Nano Banana vs. Nano Banana 2 vs. Nano Banana Pro
Here is how the three models in the Nano Banana family compare:
| Feature | Nano Banana (Original) | Nano Banana 2 | Nano Banana Pro |
|---|---|---|---|
| Model string | gemini-2.5-flash-image |
gemini-3.1-flash-image-preview |
gemini-3-pro-image-preview |
| Generation speed | ~3 seconds | 4 to 6 seconds | 10 to 20 seconds |
| Max resolution | 1K | 4K | 4K |
| Text accuracy | ~80% | ~90% and above | ~94% |
| Web grounding | Internal knowledge only | Real-time web and image search | High-depth reasoning with search |
| Subject consistency | Limited | Up to 5 characters, 14 references | Up to 5 characters, 14 references |
| Cost per 1K image | ~$0.039 | ~$0.067 | ~$0.134 |
Nano Banana 2 is the default recommendation for most use cases. It is significantly more capable than the original while remaining within Flash-class speed. Nano Banana Pro is worth the additional cost in narrow scenarios, primarily when you need extreme photorealism in lighting and skin textures, or when you are working with spatially complex prompts that require deeper compositional reasoning.

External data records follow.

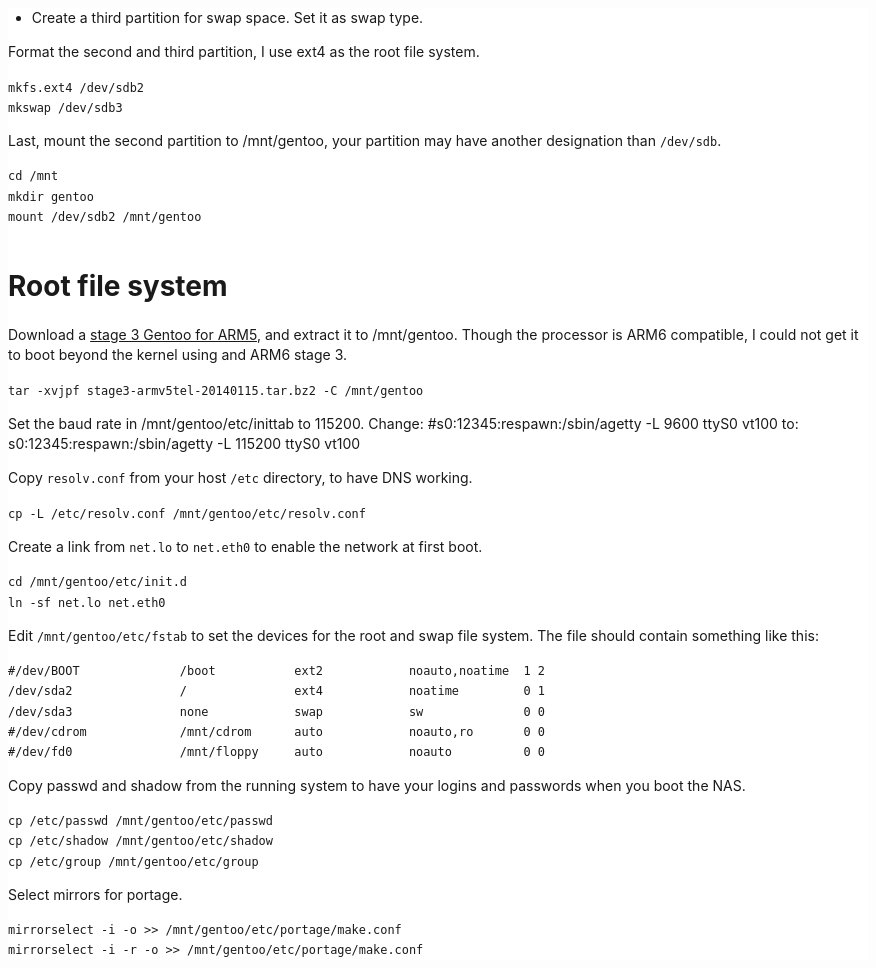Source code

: - Create a third partition for swap space. Set it as swap type.
    
    
Format the second and third partition, I use ext4 as the root file system.

    mkfs.ext4 /dev/sdb2
    mkswap /dev/sdb3
 
Last, mount the second partition to /mnt/gentoo, your partition may have another
designation than ``/dev/sdb``.

    cd /mnt
    mkdir gentoo
    mount /dev/sdb2 /mnt/gentoo
 

Root file system
================

Download a [stage 3 Gentoo for ARM5](http://mirrors.nl.kernel.org/gentoo//releases/arm/autobuilds/current-stage3-armv5tel/stage3-armv5tel-20140115.tar.bz2),
and extract it to /mnt/gentoo. Though the processor is ARM6 compatible, I could
not get it to boot beyond the kernel using and ARM6 stage 3.

    tar -xvjpf stage3-armv5tel-20140115.tar.bz2 -C /mnt/gentoo

Set the baud rate in /mnt/gentoo/etc/inittab to 115200. Change:
    #s0:12345:respawn:/sbin/agetty -L 9600 ttyS0 vt100
to:
    s0:12345:respawn:/sbin/agetty -L 115200 ttyS0 vt100

Copy ``resolv.conf`` from your host ``/etc`` directory, to have DNS working.

    cp -L /etc/resolv.conf /mnt/gentoo/etc/resolv.conf
  
Create a link from ``net.lo`` to ``net.eth0`` to enable the network at first
boot.

    cd /mnt/gentoo/etc/init.d
    ln -sf net.lo net.eth0

Edit ``/mnt/gentoo/etc/fstab`` to set the devices for the root and swap file
system. The file should contain something like this:

    #/dev/BOOT              /boot           ext2            noauto,noatime  1 2
    /dev/sda2               /               ext4            noatime         0 1
    /dev/sda3               none            swap            sw              0 0
    #/dev/cdrom             /mnt/cdrom      auto            noauto,ro       0 0
    #/dev/fd0               /mnt/floppy     auto            noauto          0 0

Copy passwd and shadow from the running system to have your logins and passwords
when you boot the NAS.

    cp /etc/passwd /mnt/gentoo/etc/passwd
    cp /etc/shadow /mnt/gentoo/etc/shadow
    cp /etc/group /mnt/gentoo/etc/group
  
Select mirrors for portage.

    mirrorselect -i -o >> /mnt/gentoo/etc/portage/make.conf
    mirrorselect -i -r -o >> /mnt/gentoo/etc/portage/make.conf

For broader AI model comparisons beyond Google’s ecosystem, the Best ChatGPT Alternatives post covers how the major AI platforms stack up across different capabilities, which is useful context when deciding where image generation fits into your tool stack.
Tips for Better Results
A few prompt patterns that improve output quality consistently:
Be explicit about tool use. When using search grounding, the phrase “Use Image Search to find visual references” produces noticeably better location accuracy than omitting it. The model can use tools implicitly, but explicit instructions produce more reliable results.
Describe what to keep, not just what to change. In conversation mode, telling the model “keep the character’s appearance identical, only change the background” reduces unwanted drift between edits. Constraints help.
Use subject labels consistently. When working with multiple characters across several turns in a conversation session, restate the subject mapping if you switch which subjects are in the scene. The model benefits from explicit reminders in complex multi-turn sessions.
Specify resolution when it matters. The default resolution is 1K. If you are generating assets for print or high-resolution display, include image_size="2K" or image_size="4K" explicitly. The quality difference at larger display sizes is visible.
Timestamp your filenames. The f"image_{int(time.time())}.png" pattern used throughout this guide is a simple way to avoid overwriting previous outputs. If you are generating multiple variations, you will want to keep them all.
For a broader look at what other Python-based AI integrations look like in practice, the Gemini AI API guide with Streamlit shows how to wrap Gemini API calls into a visual web interface, which is a natural next step after you have the core generation logic working.
Frequently Asked Questions (FAQs)
Does Nano Banana 2 require a Google AI Pro subscription to use via the API?
No. The API uses a pay-per-image billing model tied to your Google Cloud project. You pay per image generated based on the resolution, with no subscription required. The first 5,000 Google Search grounding queries per month are also free.
What happens if I use the wrong hook or lowercase resolution values?
The API rejects lowercase resolution values like 1k. Use 1K, 2K, or 4K with an uppercase K. For 512px, no K suffix is used. Passing an invalid value returns an error immediately rather than silently falling back to a default.